Price action conclusion: The short-term is in the middle of a slow upward channel and a critical zone between 74,000 resistance. 74,000 is a key dividing line: a volume breakout confirms a short-term bottom, targeting 74,500 → 75,000; if blocked, the market tests support at 73,100 → 72,384.
Overall assessment:
Dow Theory indicates a main downtrend with weakening downward momentum, with the short-term trend turning into a slow rebound, key levels at 74,000–74,500 (up) and 73,100 (down). Chan Theory shows downward strokes remain strong, but upward strokes (+467, +348, +1,772, +1,638) are strengthening, and the bottom fractal shows signs of elevation (72,384 → 73,118). Elliott Wave suggests the five-wave decline is complete, and the current correction is in the C wave of an A-B-C pattern, with C’s strength close to 89.1% of Wave A. Volume-price features on May 30 show a contraction rebound, with exhausted selling pressure but no full buy-in yet. Order flow indicates the price has moved above POC at 73,367, with Delta MA12 rising above zero. Price action shows "hammer" + "Three White Soldiers" + "volume contraction" bullish signals, favoring a short-term bullish bias.

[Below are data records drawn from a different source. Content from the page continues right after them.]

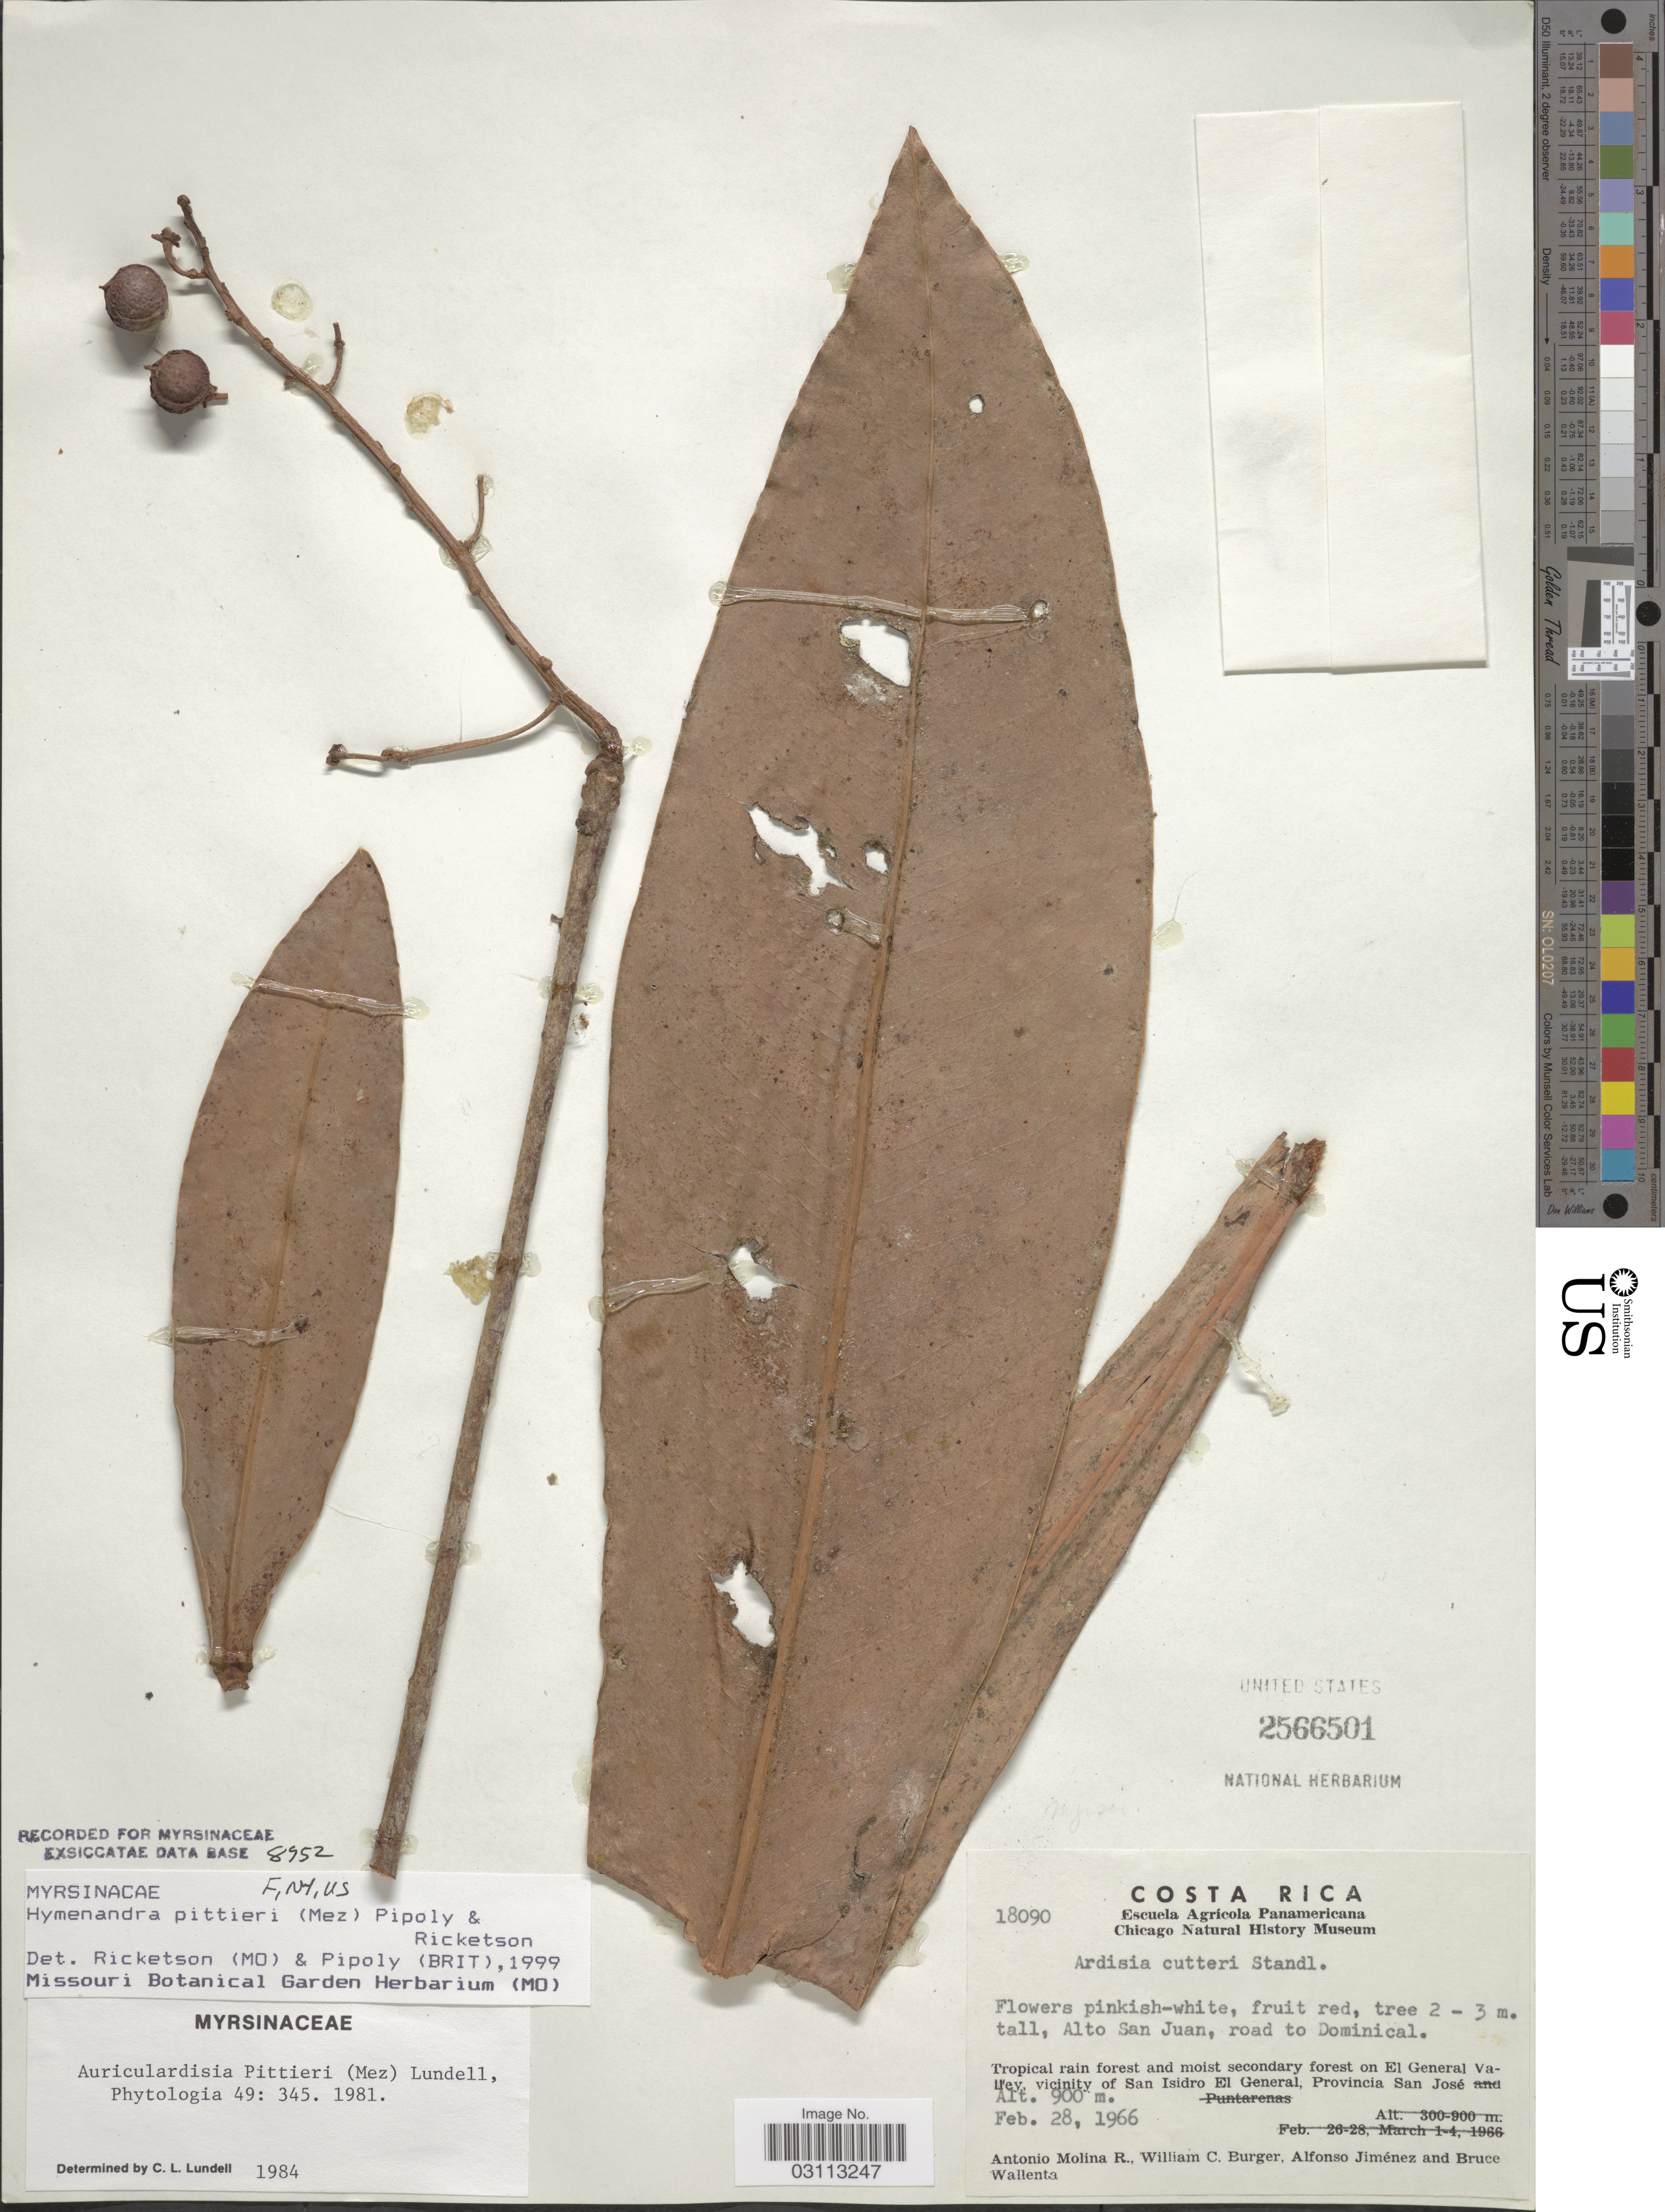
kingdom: Plantae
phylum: Tracheophyta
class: Magnoliopsida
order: Ericales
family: Primulaceae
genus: Hymenandra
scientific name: Hymenandra pittieri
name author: (Mez) Pipoly & Ricketson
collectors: A. Molina R., W. Burger, A. Jiménez & B. Wallenta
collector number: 18090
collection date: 1966-02-28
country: Costa Rica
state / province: San José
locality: Alto San Juan, road to Diminical. Tropical rain forest and moist secondary forest on El General Valley, vicinity of San Isidro El General, Provincia San José.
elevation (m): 900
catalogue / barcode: US 2566501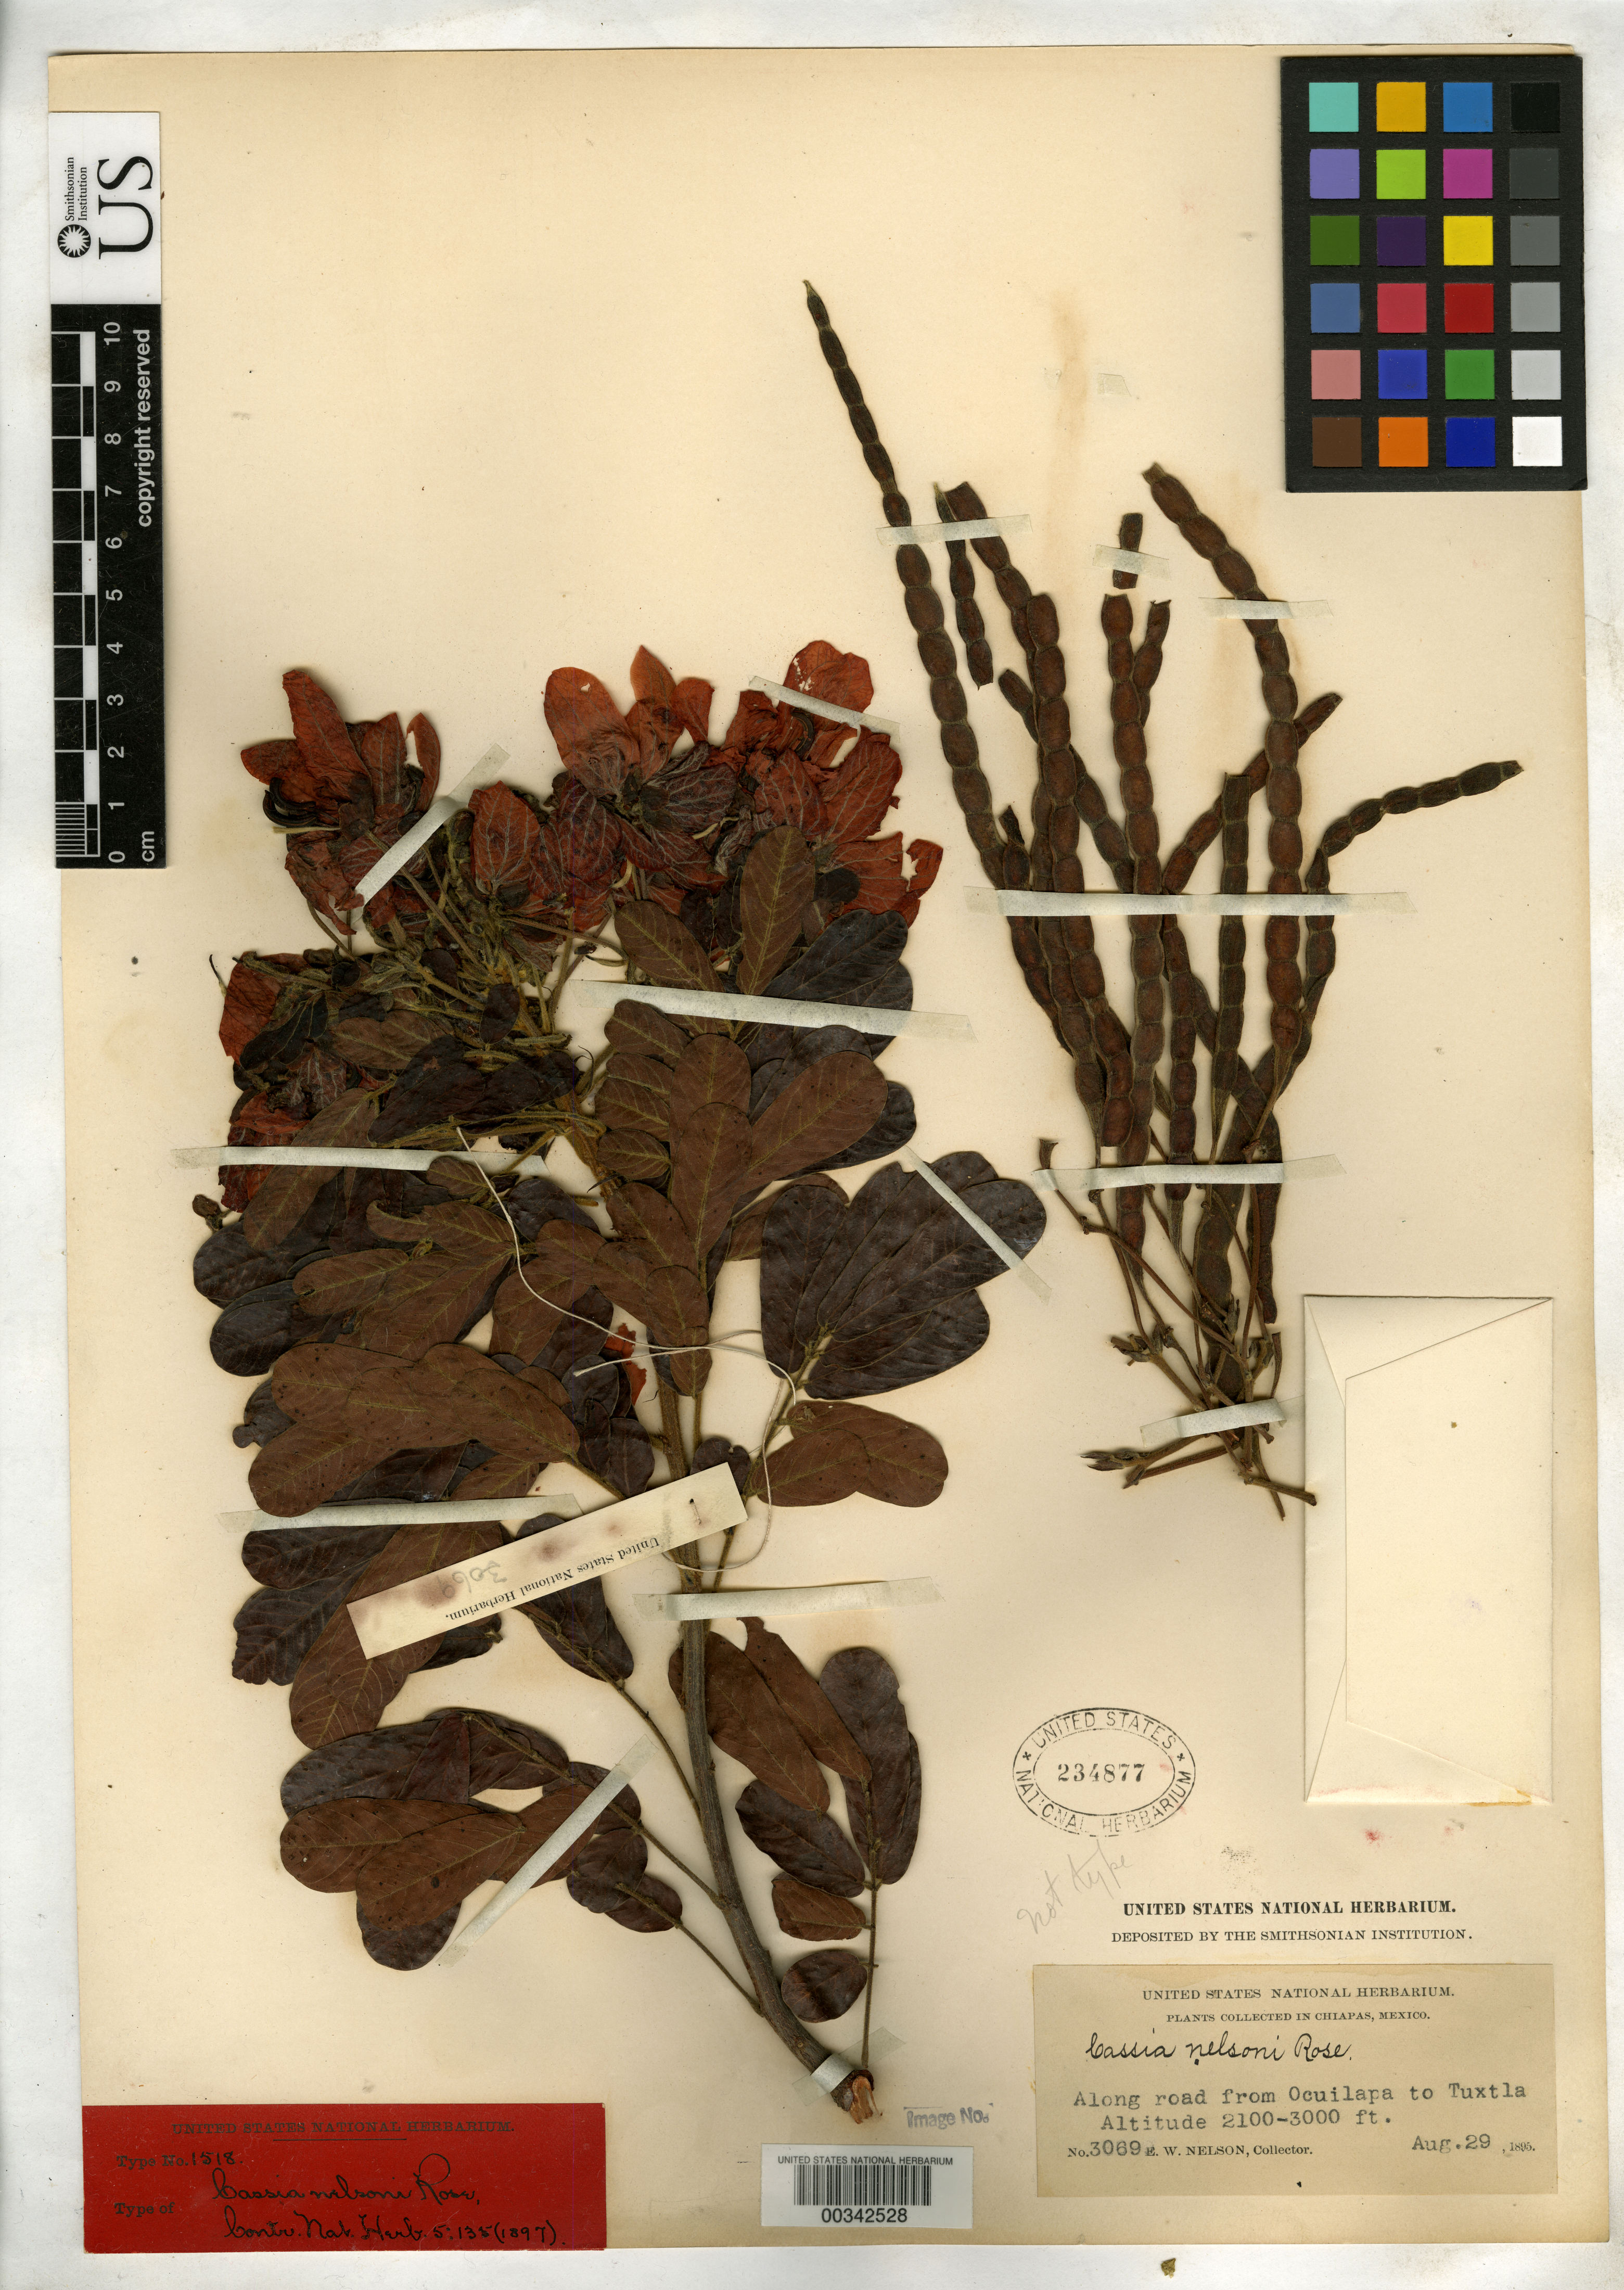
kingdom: Plantae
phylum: Tracheophyta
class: Magnoliopsida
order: Fabales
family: Fabaceae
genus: Cassia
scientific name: Cassia nelsonii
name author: Rose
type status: Syntype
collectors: E. W. Nelson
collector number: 3069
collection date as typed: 29 Aug 1895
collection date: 1895-08-29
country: Mexico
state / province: Chiapas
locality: Along road from Ocuilapa to Tuxtla.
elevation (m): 640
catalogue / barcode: US 234877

Short-term strategy suggestions:
Bullish scenario: If price stalls with volume contraction near 73,100–73,300, shows bottom fractal elevation, and Delta turns positive, consider light long positions targeting 74,000 → 74,500 → 75,000, with a stop loss at 72,800.
Bearish scenario: If the rebound reaches 74,200–74,500 and forms a top fractal with volume increasing downward, confirming a failed C wave, consider short positions targeting 73,000 → 72,384, with a stop loss at 74,800.
Current state: Price at 73,814 is above POC, favoring a short-term bullish bias, but resistance above 74,000 remains heavy. It is recommended to wait for volume confirmation above 74,200 before adding longs, or wait for a pullback and stabilization around 73,300 before considering entries. In the 73,300–74,000 range, light observation is advised.